From Saturday Morning, 8:45 am on 7 March 2020

It’s been over 30 years since one of the reactors exploded at the Chernobyl nuclear power plant, near the city of Pripyat in what is now Ukraine.

While an acclaimed HBO/Sky miniseries has renewed interest in the accident, how it happened, and its historic importance, Harvard University history professor Serhii Plokhy has written an hour-by-hour account; Chernobyl: History of A Tragedy.

Comrades Legasov and Schcherbina watch as helicopters drop sand and boron on reactor four.

The HBO miniseries sparked new interest in the events in Chernobyl Photo: HBO

The Chernobyl disaster of 1986 came during the Cold War.

As a result, the construction of the nuclear reactor, the way the industry functioned, and the fallout from the disaster was shrouded in secrecy.

With the final days of the Soviet Union, in late 1991, came the first public admission about the power plant's major construction problems from the Commission for Academy of Sciences.

The Soviet Union's culture of secrecy trumped the culture of safety, Plokhy says.

“The accident, in technological terms, of the same kind that we had in Chernobyl in 1986, happened also ten years earlier in 1975 at the nuclear powerplant in the city that is called today St Petersburg, it was called Leningrad back then."

While not at the same level as in Chernobyl, there was a release of radiation.

“The problem with the control rods and some other issues with the reactors, they were already obvious back then, but that information was kept secret, even from the people in the industry, the nuclear industry in the Soviet Union.”

Decontamination at Chernobyl

Decontamination at Chernobyl Photo: CC 3.0 BY-SA / IAEA Imagebank

In 1986, Plokhy was 500km from the reactor. He says he didn’t even know about the accident until 29 April, three days later, when Swedish media started to report on it, and the Soviet media followed suit.
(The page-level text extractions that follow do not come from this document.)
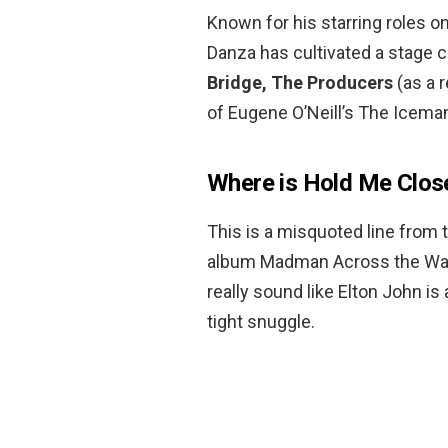
Known for his starring roles o
Danza has cultivated a stage 
Bridge, The Producers
(as a 
of Eugene O’Neill’s The Icema
Where is Hold Me Clos
This is a misquoted line from 
album Madman Across the Water 
really sound like Elton John is 
tight snuggle.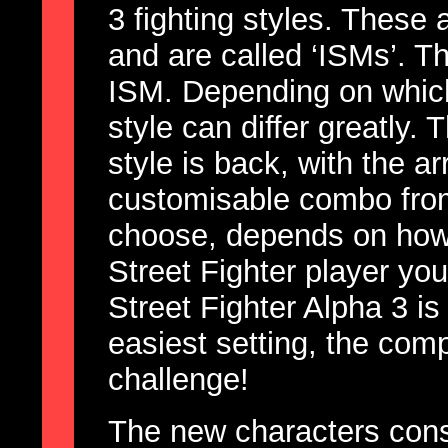
3 fighting styles. These 
and are called ‘ISMs’. T
ISM. Depending on which
style can differ greatly.
style is back, with the a
customisable combo from
choose, depends on how 
Street Fighter player yo
Street Fighter Alpha 3 is
easiest setting, the com
challenge!
The new characters consi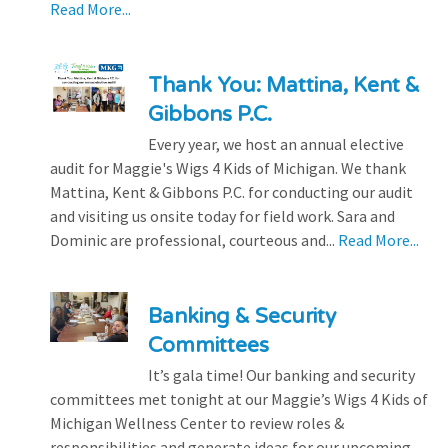
Read More...
Thank You: Mattina, Kent &
Gibbons P.C.
Every year, we host an annual elective
audit for Maggie's Wigs 4 Kids of Michigan. We thank
Mattina, Kent & Gibbons P.C. for conducting our audit
and visiting us onsite today for field work. Sara and
Dominic are professional, courteous and...
Read More...
Banking & Security
Committees
It’s gala time! Our banking and security
committees met tonight at our Maggie’s Wigs 4 Kids of
Michigan Wellness Center to review roles &
responsibilities and generate ideas for our upcoming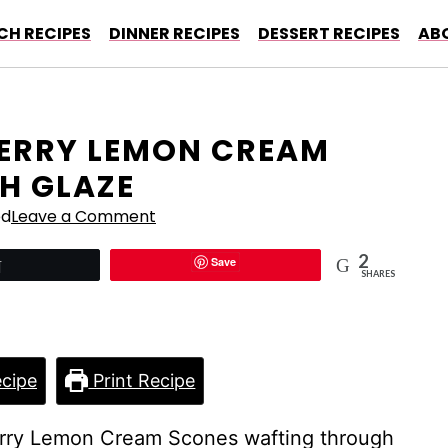
CH RECIPES
DINNER RECIPES
DESSERT RECIPES
AB
ERRY LEMON CREAM
H GLAZE
ed
Leave a Comment
2
Save
Tweet
SHARES
cipe
Print Recipe
erry Lemon Cream Scones wafting through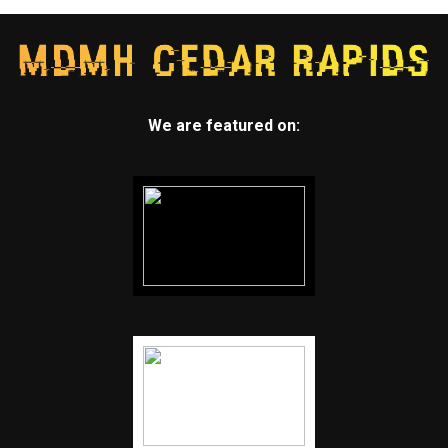
We are featured on: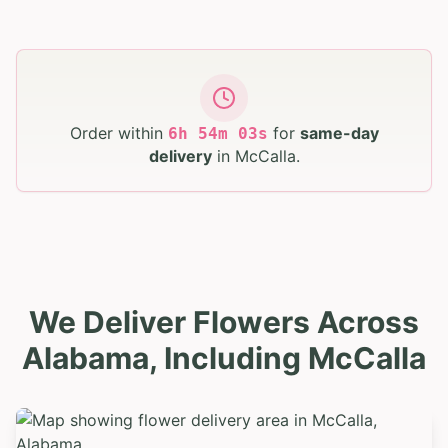
Order within
for
same-day
6
h
54
m
02
s
delivery
in
McCalla
.
We Deliver Flowers Across
Alabama, Including McCalla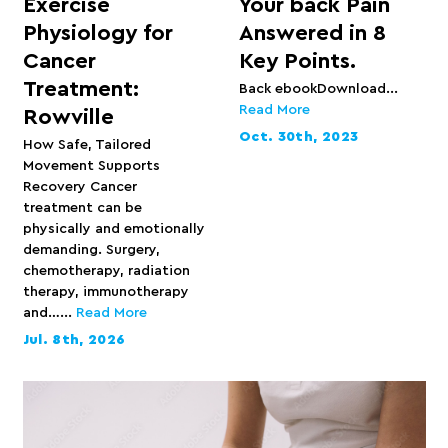
Exercise
Your back Pain
Physiology for
Answered in 8
Cancer
Key Points.
Treatment:
Back ebookDownload...
Read More
Rowville
Oct. 30th, 2023
How Safe, Tailored
Movement Supports
Recovery Cancer
treatment can be
physically and emotionally
demanding. Surgery,
chemotherapy, radiation
therapy, immunotherapy
and…...
Read More
Jul. 8th, 2026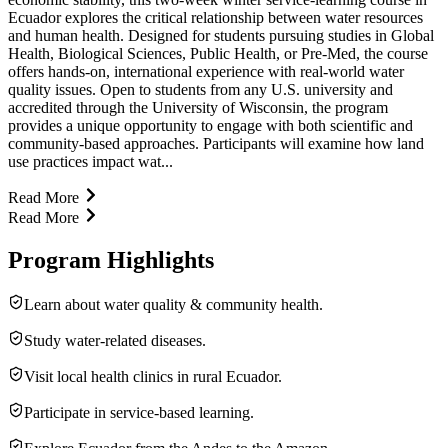
Ecuador explores the critical relationship between water resources
and human health. Designed for students pursuing studies in Global
Health, Biological Sciences, Public Health, or Pre-Med, the course
offers hands-on, international experience with real-world water
quality issues. Open to students from any U.S. university and
accredited through the University of Wisconsin, the program
provides a unique opportunity to engage with both scientific and
community-based approaches. Participants will examine how land
use practices impact wat...
Read More
Read More
Program Highlights
Learn about water quality & community health.
Study water-related diseases.
Visit local health clinics in rural Ecuador.
Participate in service-based learning.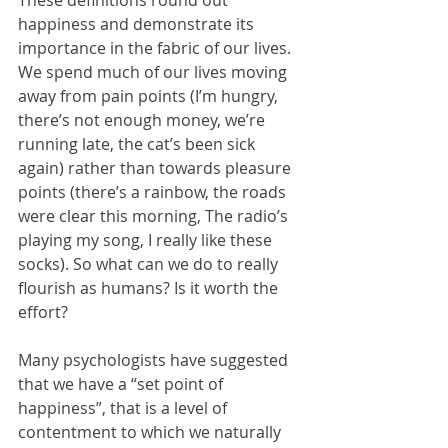
These definitions round out 
happiness and demonstrate its 
importance in the fabric of our lives. 
We spend much of our lives moving 
away from pain points (I’m hungry, 
there’s not enough money, we’re 
running late, the cat’s been sick 
again) rather than towards pleasure 
points (there’s a rainbow, the roads 
were clear this morning, The radio’s 
playing my song, I really like these 
socks). So what can we do to really 
flourish as humans? Is it worth the 
effort?
Many psychologists have suggested 
that we have a “set point of 
happiness”, that is a level of 
contentment to which we naturally 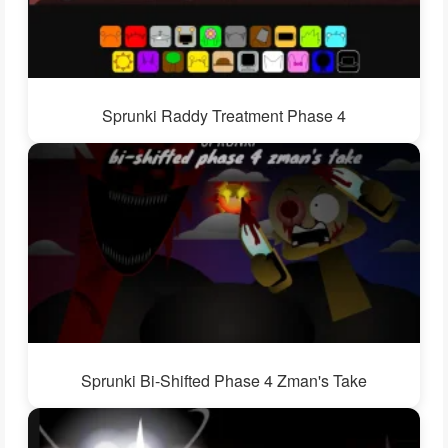
Sprunki Raddy Treatment Phase 4
Sprunki Bi-Shifted Phase 4 Zman's Take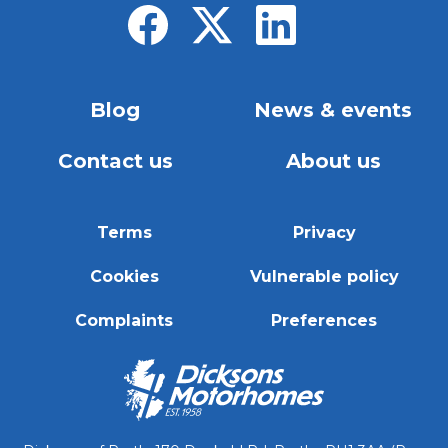
Blog
News & events
Contact us
About us
Terms
Privacy
Cookies
Vulnerable policy
Complaints
Preferences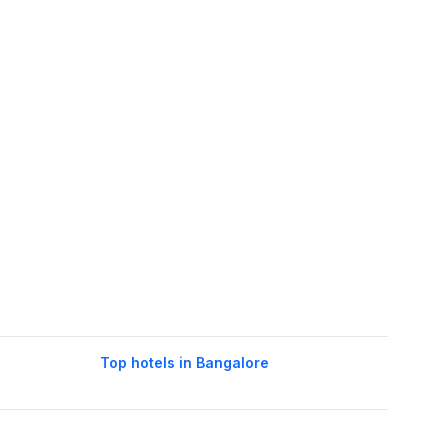
Top hotels in Bangalore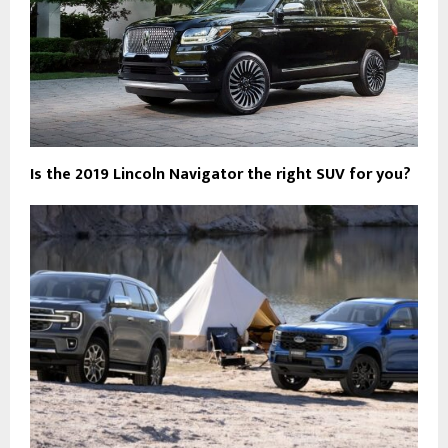
Is the 2019 Lincoln Navigator the right SUV for you?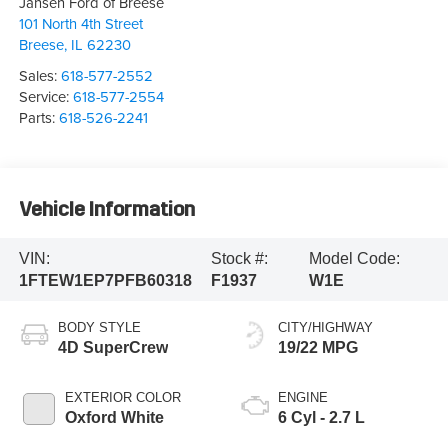
Jansen Ford of Breese
101 North 4th Street
Breese
,
IL
62230
Sales:
618-577-2552
Service:
618-577-2554
Parts:
618-526-2241
Vehicle Information
VIN:
Stock #:
Model Code:
1FTEW1EP7PFB60318
F1937
W1E
BODY STYLE
CITY/HIGHWAY
4D SuperCrew
19/22 MPG
EXTERIOR COLOR
ENGINE
Oxford White
6 Cyl - 2.7 L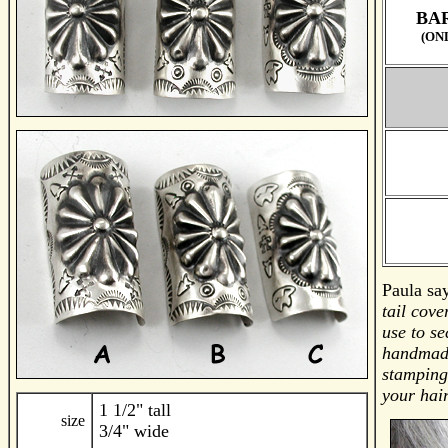
BAR
(ON
Paula sa
tail cov
use to se
handmade
stamping
your hair
1 1/2" tall
size
3/4" wide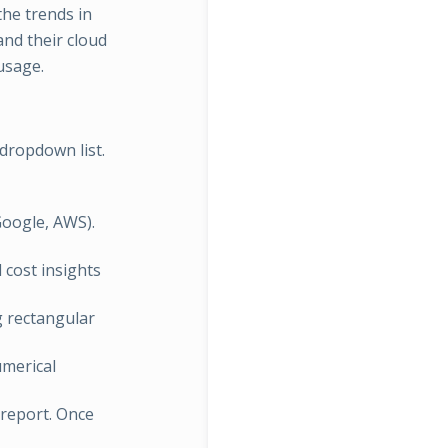
the trends in
and their cloud
usage.
dropdown list.
Google, AWS).
d cost insights
ng rectangular
numerical
e report. Once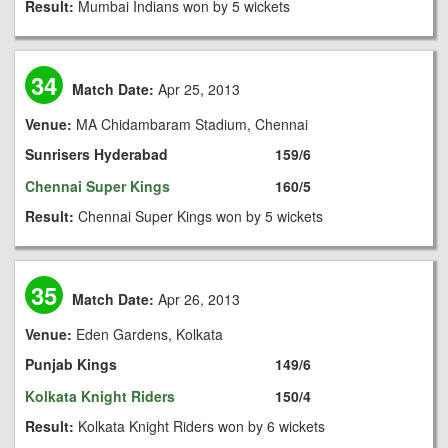
Result:
Mumbai Indians won by 5 wickets
34
Match Date:
Apr 25, 2013
Venue:
MA Chidambaram Stadium, Chennai
Sunrisers Hyderabad
159/6
Chennai Super Kings
160/5
Result:
Chennai Super Kings won by 5 wickets
35
Match Date:
Apr 26, 2013
Venue:
Eden Gardens, Kolkata
Punjab Kings
149/6
Kolkata Knight Riders
150/4
Result:
Kolkata Knight Riders won by 6 wickets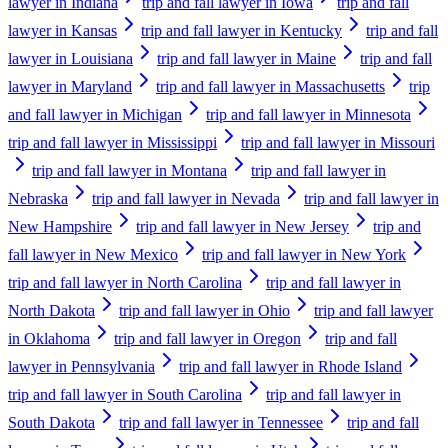
lawyer in Indiana
trip and fall lawyer in Iowa
trip and fall
lawyer in Kansas
trip and fall lawyer in Kentucky
trip and fall
lawyer in Louisiana
trip and fall lawyer in Maine
trip and fall
lawyer in Maryland
trip and fall lawyer in Massachusetts
trip
and fall lawyer in Michigan
trip and fall lawyer in Minnesota
trip and fall lawyer in Mississippi
trip and fall lawyer in Missouri
trip and fall lawyer in Montana
trip and fall lawyer in
Nebraska
trip and fall lawyer in Nevada
trip and fall lawyer in
New Hampshire
trip and fall lawyer in New Jersey
trip and
fall lawyer in New Mexico
trip and fall lawyer in New York
trip and fall lawyer in North Carolina
trip and fall lawyer in
North Dakota
trip and fall lawyer in Ohio
trip and fall lawyer
in Oklahoma
trip and fall lawyer in Oregon
trip and fall
lawyer in Pennsylvania
trip and fall lawyer in Rhode Island
trip and fall lawyer in South Carolina
trip and fall lawyer in
South Dakota
trip and fall lawyer in Tennessee
trip and fall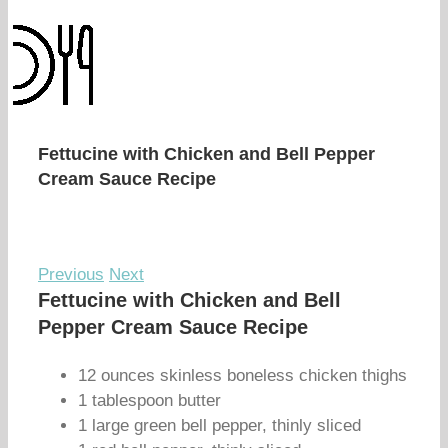
Fettucine with Chicken and Bell Pepper
Cream Sauce Recipe
Previous
Next
Fettucine with Chicken and Bell
Pepper Cream Sauce Recipe
12 ounces skinless boneless chicken thighs
1 tablespoon butter
1 large green bell pepper, thinly sliced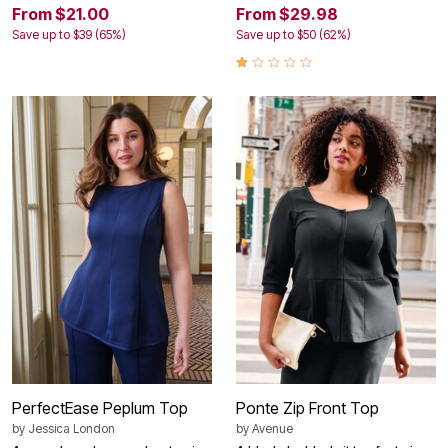
From $21.00
From $29.98
Save up to $39 (65%)
Save up to $50 (62%)
PerfectEase Peplum Top
Ponte Zip Front Top
by
Jessica London
by
Avenue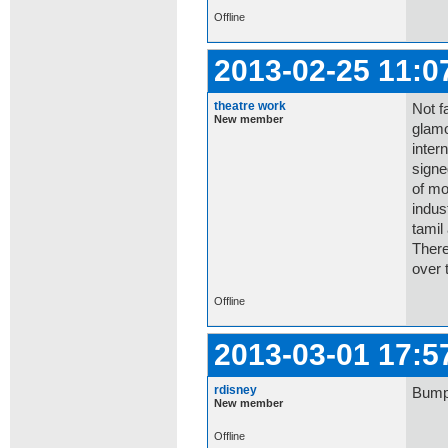
Offline
2013-02-25 11:0
theatre work
Not f
New member
glamo
inter
signe
of mo
indus
tamil
There
over t
Offline
2013-03-01 17:5
rdisney
Bump:
New member
Offline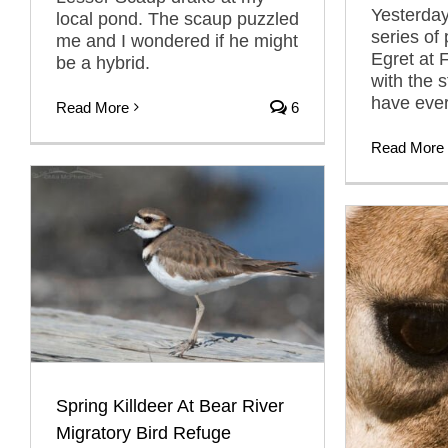
Yesterday
local pond. The scaup puzzled
series of
me and I wondered if he might
Egret at
be a hybrid.
with the 
have ever
Read More
6
Read More
Spring Killdeer At Bear River
Migratory Bird Refuge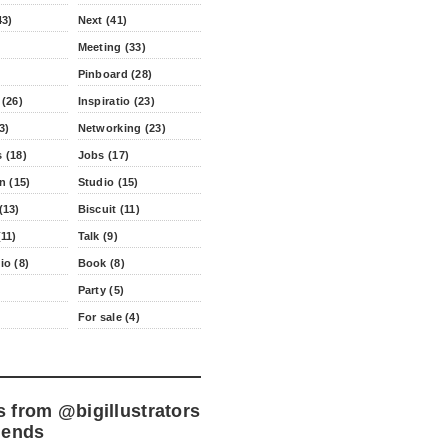
43)
Next (41)
Meeting (33)
Pinboard (28)
 (26)
Inspiratio (23)
3)
Networking (23)
 (18)
Jobs (17)
n (15)
Studio (15)
(13)
Biscuit (11)
11)
Talk (9)
io (8)
Book (8)
Party (5)
For sale (4)
s from
@bigillustrators
iends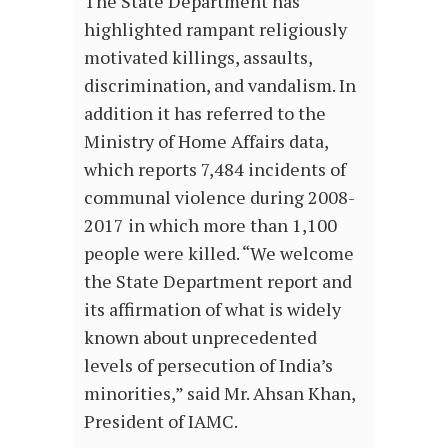
The State Department has
highlighted rampant religiously
motivated killings, assaults,
discrimination, and vandalism. In
addition it has referred to the
Ministry of Home Affairs data,
which reports 7,484 incidents of
communal violence during 2008-
2017 in which more than 1,100
people were killed. “We welcome
the State Department report and
its affirmation of what is widely
known about unprecedented
levels of persecution of India’s
minorities,” said Mr. Ahsan Khan,
President of IAMC.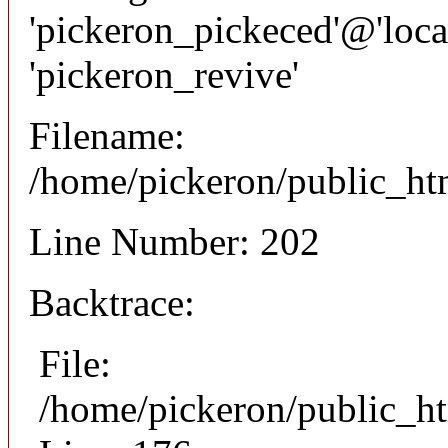
'pickeron_pickeced'@'local
'pickeron_revive'
Filename:
/home/pickeron/public_htm
Line Number: 202
Backtrace:
File:
/home/pickeron/public_ht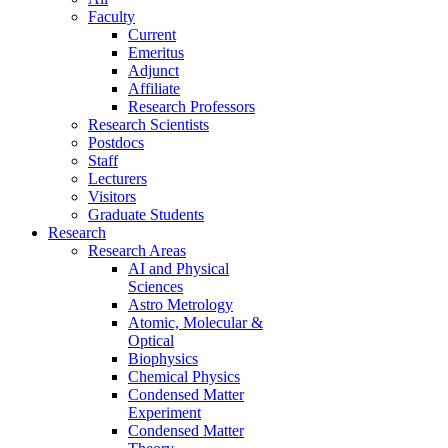
Faculty
Current
Emeritus
Adjunct
Affiliate
Research Professors
Research Scientists
Postdocs
Staff
Lecturers
Visitors
Graduate Students
Research
Research Areas
AI and Physical
Sciences
Astro Metrology
Atomic, Molecular &
Optical
Biophysics
Chemical Physics
Condensed Matter
Experiment
Condensed Matter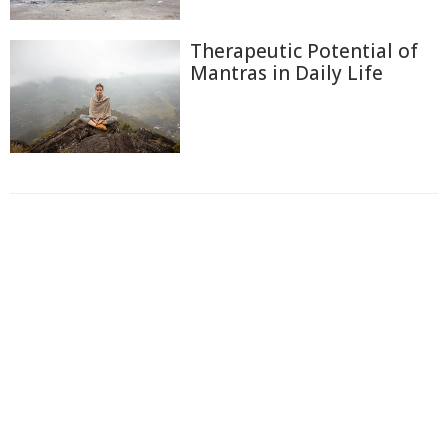
Therapeutic Potential of
Mantras in Daily Life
“But talking in a way that didn’t provide information, assurances, or any advice on what the people in the close neighbourhood to the nuclear powerplant, or further away, should do.”

People were getting their information from foreign media, he says.

“Everyone understood that something serious had happened because normally Soviet media didn’t talk about accidents.

“Even if they were saying that everything was under control, that everything was taken care of, everyone knew that something big happened otherwise there would be no mention of it at all.”

But they didn’t know what exactly happened and people were suspicious of the government, he says.

Things are different now though; the Chernobyl exclusion zone is shared by Ukraine and Belarus.

“The country that built the reactor, the Soviet Union, doesn’t exist anymore but the problem with the fallout and issues with the damaged reactor, will continue for generations to come."

The construction of a new shelter has just been completed, but its lifetime is 100 years, which means a different generation will also have to deal with Chernobyl, he says.

“The more international cooperation, international standards and international control we can have, the better because at the end of the day, it’s the international community, the G7 in particular, that foots the bill.”